ASSISI – Un richiamo irresistibile, tanto che stasera al Lyrick si va verso il tutto esaurito: trattasi di Renzo Arbore. Showman, autore, regista, presentatore, musicista, particolarmente affezionato all’Umbria e al suo jazz. Stasera sarà sul palco con la sua Orchestra Italiana con la quale è insieme da oltre 26 anni, fatta di amici prima ancora che di validissimi musicisti. Sarà uno spettacolo di tre ore filate durante le quali il buon Renzo darà tutto se stesso con grande energia coinvolgendo sicuramente il pubblico a cantare e sorridere. Abbiamo avuto l’opportunità di intervistarlo per “Gruppo Corriere” e di parlare di questo e altro proprio alla vigilia della tappa umbra organizzata dall’Associazione Umbra della Musica e della Canzone d’Autore-Mea concerti.

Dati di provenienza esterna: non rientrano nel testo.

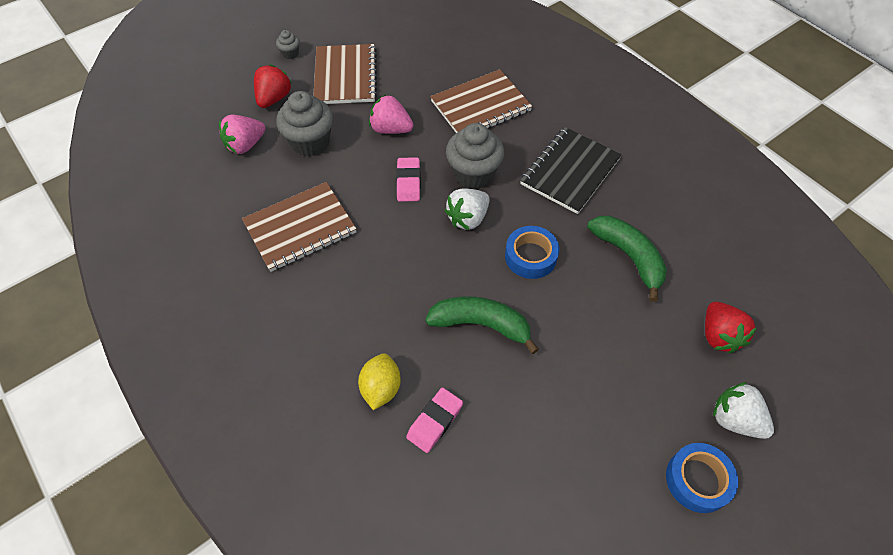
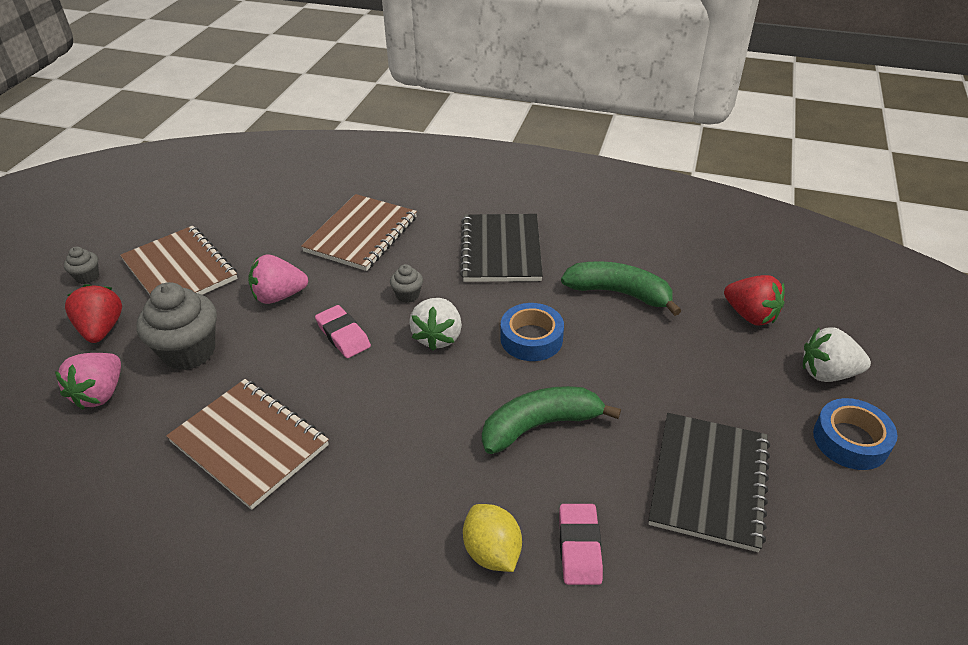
camera: 35 degrees left, 15 degrees down
(300, 228) = (249, 443): brown notebook -> brown notebook turned 75 degrees counterclockwise
(473, 174) = (407, 295): grey cupcake -> grey cupcake, size x0.48
(559, 438) = (709, 482): none -> black notebook

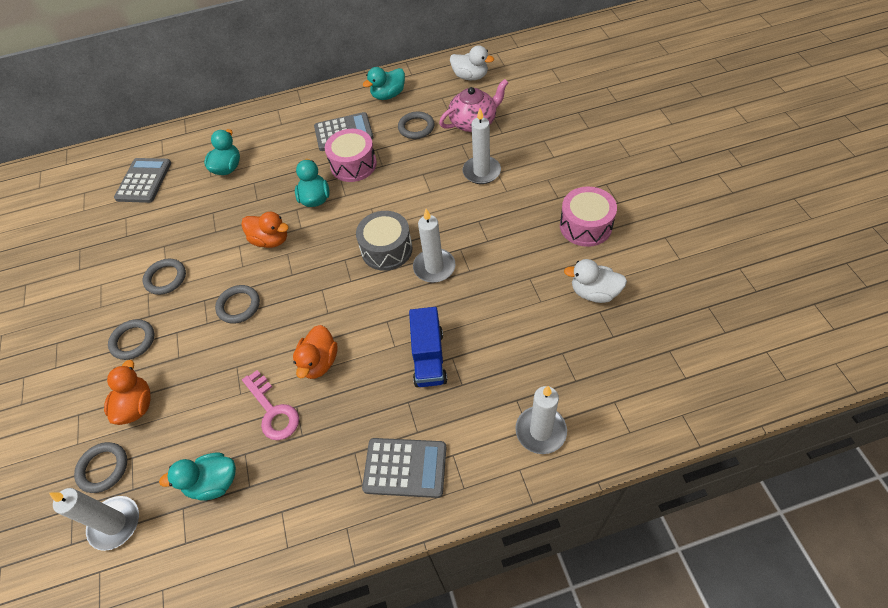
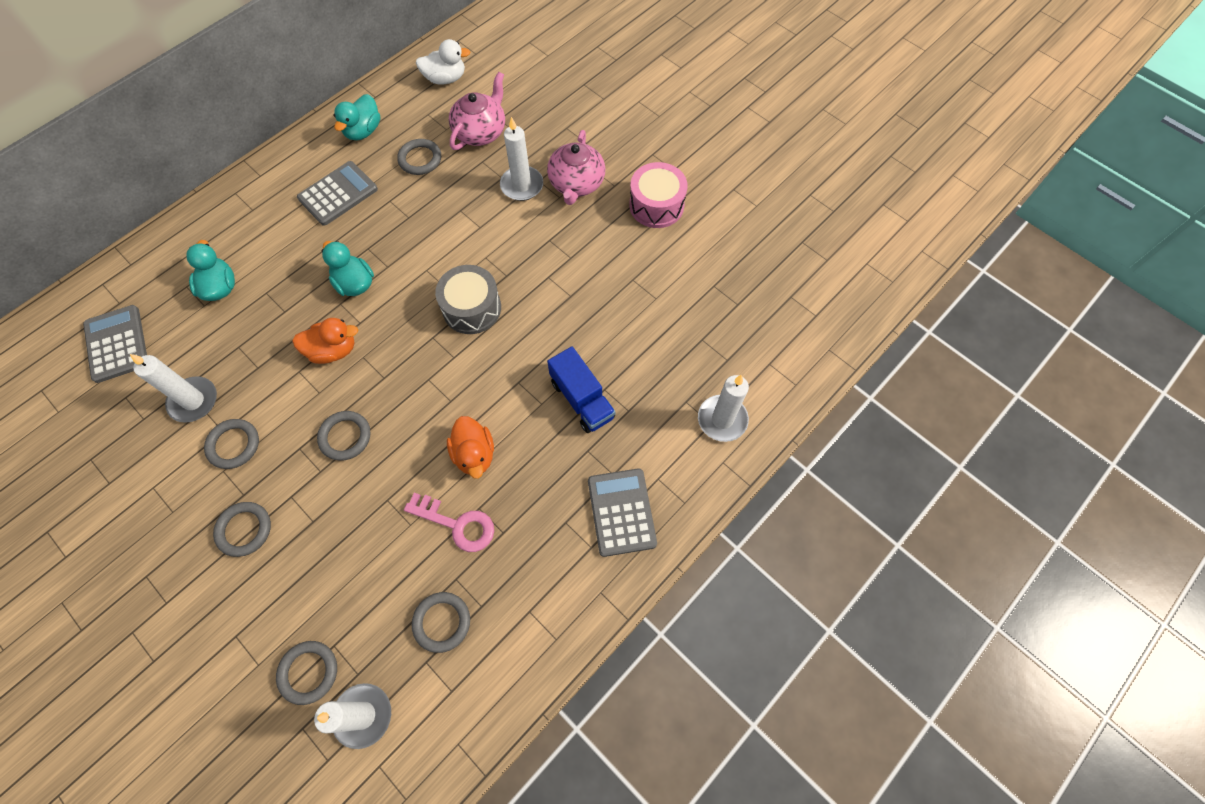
camera: 35 degrees left, 10 degrees up
(137, 406) = (300, 593): orange duck -> none
(213, 483) = (442, 622): turquoise duck -> grey ring
(353, 165) = (374, 228): pink drum -> none
(405, 468) = (621, 512): grey calculator -> grey calculator turned 75 degrees counterclockwise
(434, 267) = (533, 307): white candle -> white candle (193, 401)
(526, 185) = (576, 184): none -> pink teapot
(594, 292) = (699, 269): white duck -> none

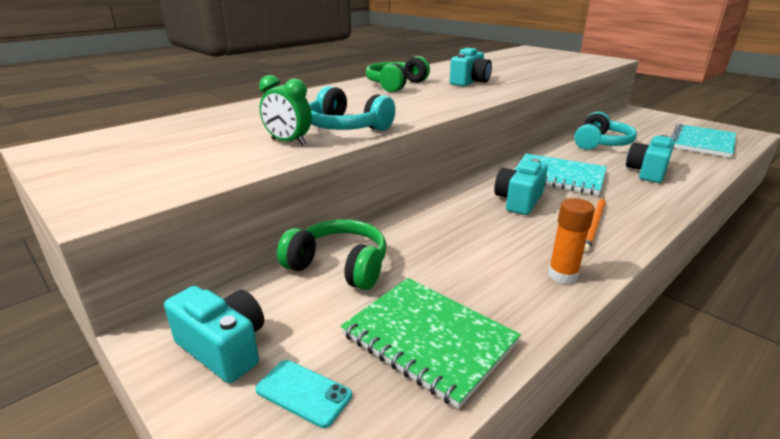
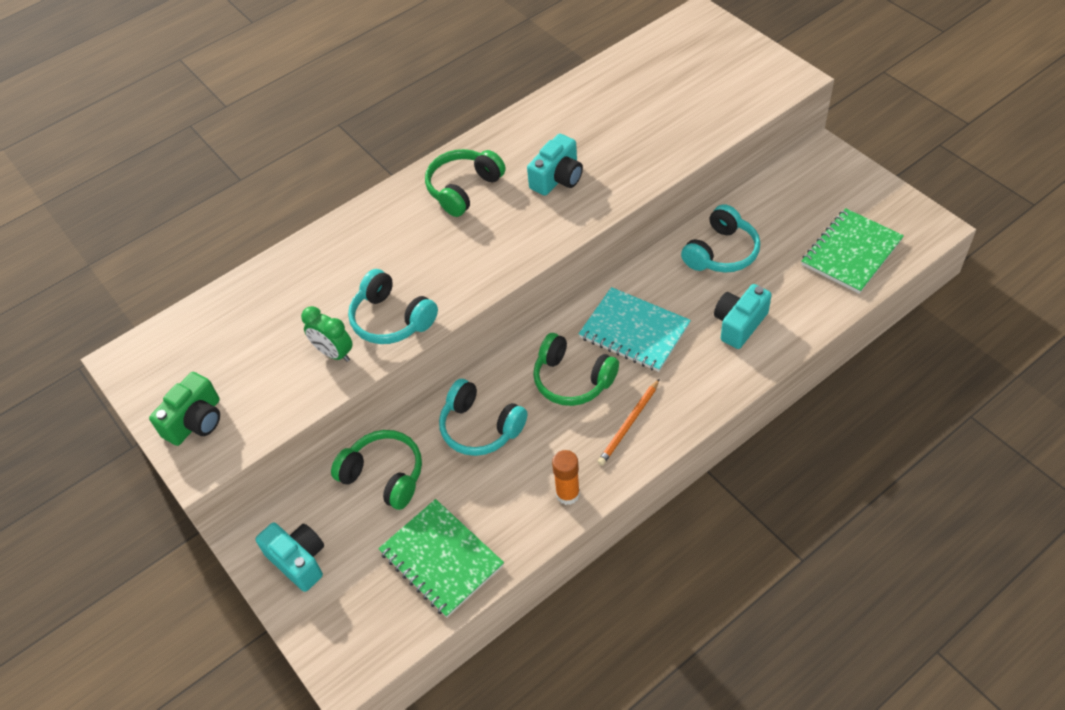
camera: 10 degrees right, 25 degrees up
(114, 179) = (195, 421): none -> green camera
(303, 393) = (352, 600): turquoise phone -> none
(440, 230) = (480, 427): none -> turquoise headphones
(519, 201) = (572, 379): turquoise camera -> green headphones
(701, 143) = (851, 252): turquoise notebook -> green notebook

Allora Arbore, lei non si ferma mai. Ci dice qualcosa sullo spettacolo che stavolta sta portando in tournée e presenta al Lyrick di Assisi?
“Chi si ferma è perduto, nonostante l’età sia quella che è. Premesso che torno volentieri ad Assisi dopo una piacevolissima serata che ricordo dedicammo al grande Carosone, la scaletta di questo concerto coniuga come sempre il nuovo della canzone italiana a quello che potremmo definire l’antico”.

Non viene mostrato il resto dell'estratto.